The message light on the answering machine was blinking. One message. She checked the Caller ID and saw that the number was blocked. She pressed play and was surprised. The voice belonged to an old… friend, she guessed. Acquaintance was too casual. Father-figure was probably more accurate, but only in the most bizarre sense.

“Hi, Grace. It’s Carl Vespa.”

He did not have to say his name. It had been years, but she’d always know the voice.

“Could you give me a call when you have the chance? I need to talk to you about something.”

The message beeped again. Grace did not move, but she felt an old fluttering in her belly. Vespa. Carl Vespa had called. This could not be good. Carl Vespa, for all his kindnesses to her, was not one for idle chitchat. She debated calling him back and decided for the time being against it.

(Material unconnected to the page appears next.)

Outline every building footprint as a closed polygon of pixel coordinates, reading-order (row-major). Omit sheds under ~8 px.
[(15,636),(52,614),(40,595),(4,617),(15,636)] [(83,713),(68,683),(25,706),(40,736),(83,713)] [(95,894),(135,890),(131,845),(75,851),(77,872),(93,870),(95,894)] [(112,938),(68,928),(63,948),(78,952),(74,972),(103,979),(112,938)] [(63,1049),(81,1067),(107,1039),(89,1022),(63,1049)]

Grace moved into the spare bedroom that had become her makeshift studio. When she was painting well-when she was, like any artist or athlete, “in the zone”-she saw the world as if preparing to put it on canvas. She would look at the streets, the trees, the people and imagine the type of brush she would use, the stroke, the mix of colors, the differing lights and casts of shadows. Her work should reflect what she wanted, not reality. That was how she looked at art. We all see the world through our own prism, of course. The best art tweaked reality to show the artist’s world, what she saw or, more precisely, what she wanted others to see. It was not always a more beautiful reality. It was often more provocative, uglier maybe, more gripping and magnetic. Grace wanted a reaction. You might enjoy a beautiful setting sun-but Grace wanted you immersed in her sunset, afraid to turn away from it, afraid not to.